Pasrah. Pesimis. Dan apatis!
Itu sering kali termaktub dalam diri kita. Entah, dalam lisan maupun dalam hati. Dan itu tak perlu dipungkiri apalagi mengelak dan menolak. Hal itu sering kali kita lakukan dan alami. Pun saya sebagai penulis juga pernah. Tapi itulah ”keistimewaan” manusia yang—beda bila dibandingkan dengan malaikat. Tidak punya nafsu. Tidak berkehendak. Patuh. Tunduk pada Sang Khalik. Kalau kita? Hmm…tidak bisa disebutkan satu persatu. Semua yang namanya nafsu sudah banyak bergumul dibenak maupun dalam di dada kita. Pasti!
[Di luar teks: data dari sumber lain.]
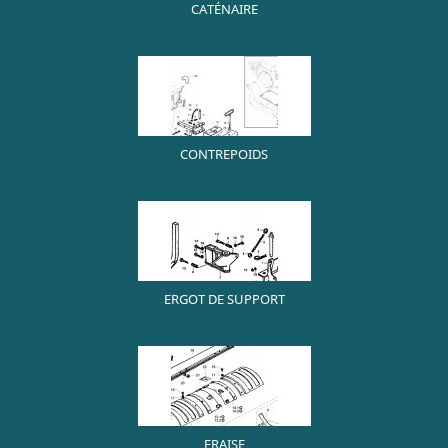
CATÉNAIRE
CONTREPOIDS
ERGOT DE SUPPORT
FRAISE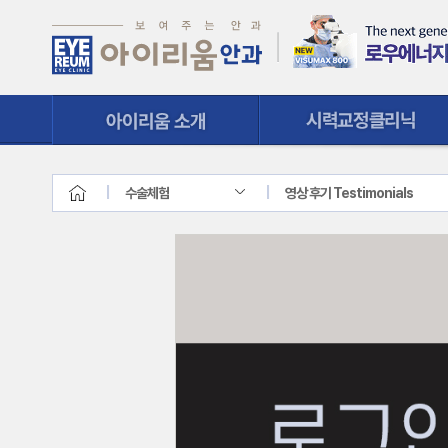
시력교정클리닉
질환클리닉
수술체험
영상 후기 Testimonials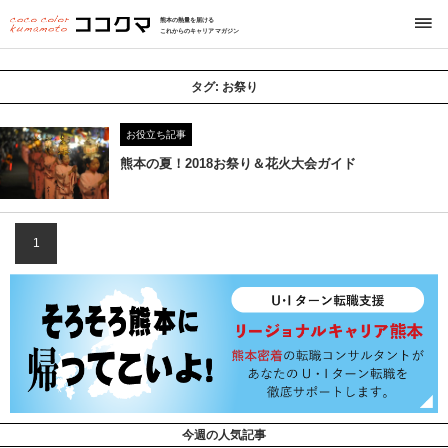
熊本の熱量を届ける
これからのキャリアマガジン
タグ:
お祭り
お役立ち記事
熊本の夏！2018お祭り＆花火大会ガイド
1
今週の人気記事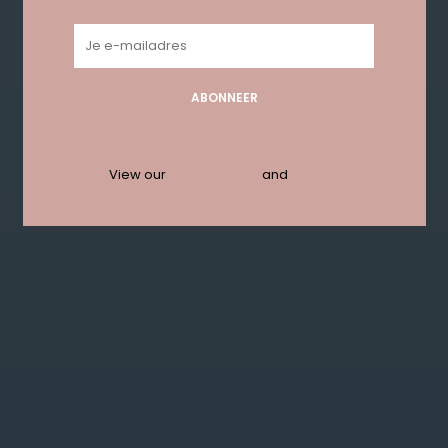
Geen producten gevonden!...
ABONNEER
Get in touch with us en krijg 10%
korting bij je eerste order!
View our
privacy policy
and
termen
ABONNEER
KLANTENSERVICE
MIJN ACCOUNT
GET IN TOUCH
Ini pulalah yang saya dapati ketika kemarin Ahad (29/05) saat tulisan ini saya tulis. Saya bersowan ke rumah kawan ia juga seorang novelis yang berada di Serang Banten sampai saya menginap pula segala di rumahnya. Di sana saya banyak bercerita, lagi-lagi lebih tepatnya sharing proses kreatif menulis hingga proses kehidupan hingga ia bisa menjadi seorang penulis. Walau sebenarnya ia juga adalah seorang abdi pemerintah. Bekerja pada ikatan sebuah kedinasan. Tapi ia bisa melakukan itu pula! Menjadi seorang novelis juga! Dan di sanalah saya bisa ber-sharing apa saja dengannya!
”Hidup itu nantinya juga ada masanya. Nanti kamu juga ada kok pada masanya, dimana kamu bisa seperti saya, Yan! Hidup itu proses. Saya juga tidak akan menjadi seperti ini jika tidak ada proses. Masa saya langsung seperti ini kan perlu proses juga!”
Begitu ucapnya ketika malam belum beranjak kelam. Saya dan ia belum sama beranjak istirahat. Mengantuk. Hingga saya rekam ucapan itu dibenak saya hingga saat ini. Dan saya ingat betul ucapannya itu! Betapa sangat berartinya untuk saya yang—sedang terseok-seok menjadi penulis serta menggapai cita-cita dan impian saya. Walau pun saya tahu saya masih dalam proses menjalani itu semua. Halnya seperti dikatakan oleh kawan saya yang juga novelis itu memberikan nasehat serta masukan untuk saya agar tetap semangat menjalani kehidupan. Tak ada yang instan! Semua perlu proses.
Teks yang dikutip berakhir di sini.